Student ‘suicidal’ after spy claims lead to 5 months solitary confinement in Abu Dhabi prison
Matthew Hedges, a 31-year-old PhD student at Durham University, has been accused of spying for the UK, the Financial Times reports. According to his wife, Daniela Tejada, he has expressed suicidal thoughts in a phone call.
Hedges, in the UAE for a two-week visit, was detained at Dubai Airport on May 5. The student was conducting interviews on the impact of the UAE’s foreign and security strategy.
In an apparent reference to the PhD student, local press in the UAE last month reported that a foreign national had been accused of “seeking confidential information about the UAE” to give to an overseas agency.
Hedges, who is a former analyst for a UAE-based security and political consultancy firm, attended his second hearing at an Abu Dhabi court on Wednesday. His case was adjourned until October 24.
Hedges’ wife Tejada said the family had been given no information about the charges against him. She says her husband has been kept in degrading conditions, having to sleep on the floor, and was denied a shower during the first month of his detention.

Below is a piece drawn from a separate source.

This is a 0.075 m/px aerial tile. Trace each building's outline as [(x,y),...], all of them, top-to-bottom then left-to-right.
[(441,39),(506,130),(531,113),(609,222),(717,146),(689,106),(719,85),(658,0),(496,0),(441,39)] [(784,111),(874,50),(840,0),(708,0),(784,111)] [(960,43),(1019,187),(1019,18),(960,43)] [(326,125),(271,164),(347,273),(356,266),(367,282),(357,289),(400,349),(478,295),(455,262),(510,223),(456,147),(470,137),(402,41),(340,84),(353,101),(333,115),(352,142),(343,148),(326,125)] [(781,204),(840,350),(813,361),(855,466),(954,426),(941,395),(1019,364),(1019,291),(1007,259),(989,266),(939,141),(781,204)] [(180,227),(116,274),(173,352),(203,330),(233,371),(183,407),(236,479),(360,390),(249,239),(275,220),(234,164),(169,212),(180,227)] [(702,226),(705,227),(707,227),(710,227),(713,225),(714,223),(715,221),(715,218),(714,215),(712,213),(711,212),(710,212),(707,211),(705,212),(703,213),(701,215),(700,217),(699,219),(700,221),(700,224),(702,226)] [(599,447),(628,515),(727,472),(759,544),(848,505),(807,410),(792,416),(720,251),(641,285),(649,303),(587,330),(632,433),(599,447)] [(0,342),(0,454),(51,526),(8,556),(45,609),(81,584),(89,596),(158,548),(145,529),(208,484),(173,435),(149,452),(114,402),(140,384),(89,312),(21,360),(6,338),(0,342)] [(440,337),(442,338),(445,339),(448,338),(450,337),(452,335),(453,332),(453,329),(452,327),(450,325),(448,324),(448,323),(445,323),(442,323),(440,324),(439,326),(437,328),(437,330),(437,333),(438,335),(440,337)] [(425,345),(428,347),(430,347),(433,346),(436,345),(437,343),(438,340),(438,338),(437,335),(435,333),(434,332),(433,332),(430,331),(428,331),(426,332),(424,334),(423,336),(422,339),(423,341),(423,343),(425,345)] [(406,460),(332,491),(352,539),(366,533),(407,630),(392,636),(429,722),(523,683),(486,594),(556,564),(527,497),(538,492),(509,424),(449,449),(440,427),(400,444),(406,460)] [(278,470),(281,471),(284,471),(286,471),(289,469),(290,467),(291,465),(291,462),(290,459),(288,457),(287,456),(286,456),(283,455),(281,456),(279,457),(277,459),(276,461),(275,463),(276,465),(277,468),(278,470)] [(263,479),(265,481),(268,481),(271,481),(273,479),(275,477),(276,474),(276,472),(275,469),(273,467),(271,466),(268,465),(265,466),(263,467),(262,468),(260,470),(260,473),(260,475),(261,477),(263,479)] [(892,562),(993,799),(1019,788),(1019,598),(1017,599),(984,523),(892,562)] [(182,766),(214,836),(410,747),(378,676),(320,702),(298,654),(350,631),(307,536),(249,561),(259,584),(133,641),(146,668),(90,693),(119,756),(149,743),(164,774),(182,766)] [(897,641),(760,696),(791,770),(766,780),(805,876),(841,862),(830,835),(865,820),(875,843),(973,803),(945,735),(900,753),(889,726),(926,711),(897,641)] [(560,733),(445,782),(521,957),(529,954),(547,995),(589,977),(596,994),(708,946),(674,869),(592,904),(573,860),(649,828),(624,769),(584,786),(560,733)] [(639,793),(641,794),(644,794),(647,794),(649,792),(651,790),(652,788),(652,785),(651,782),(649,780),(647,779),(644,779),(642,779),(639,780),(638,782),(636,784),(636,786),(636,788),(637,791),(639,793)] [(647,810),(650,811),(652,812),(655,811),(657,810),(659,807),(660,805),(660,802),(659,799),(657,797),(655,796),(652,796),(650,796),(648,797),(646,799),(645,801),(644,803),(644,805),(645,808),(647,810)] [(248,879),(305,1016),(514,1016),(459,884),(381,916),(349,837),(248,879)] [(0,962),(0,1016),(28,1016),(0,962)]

Tejada told the FT that she was concerned at the lack of progress being made by the UK Foreign Office.
“His rights are violated on a daily basis and I am shocked that more has not been done to get him out,” she said, adding that he had visited the UAE exclusively for the purpose of academic research to complete his thesis.
Hedges’ research is said to have touched on highly contentious issues, such as the UAE military and the Saudi-led coalition’s war against Houthi rebels in Yemen, in which the UAE is an influential participant. The war has seen thousands of Yemeni civilians killed.
Radha Stirling, CEO of Detained in Dubai and a leading legal expert on the UAE, told RT “Matthew is a respected academic and researcher. It is alarming that the UAE would accuse him of "spying" simply for pursuing research." She says those accused of national security violations in the UAE can be held without charge indefinitely.
Stirling insists Hedges' arrest "sends a very dangerous signal to the academic community, without whose research and input it will be impossible for policy makers, both within the UAE and in the West, to formulate an informed approach to the region.
"While the UAE may want to present his arrest as a national security issue, it appears to us more to be a severe curtailment of free speech."
British consular officials have made two visits to the student. In a statement, the Foreign Office said it was “supporting a British man following his detention in the UAE.” British Foreign Secretary Jeremy Hunt had “personally raised” his case with his UAE counterpart, the UK said.
The UAE government have so far declined to comment.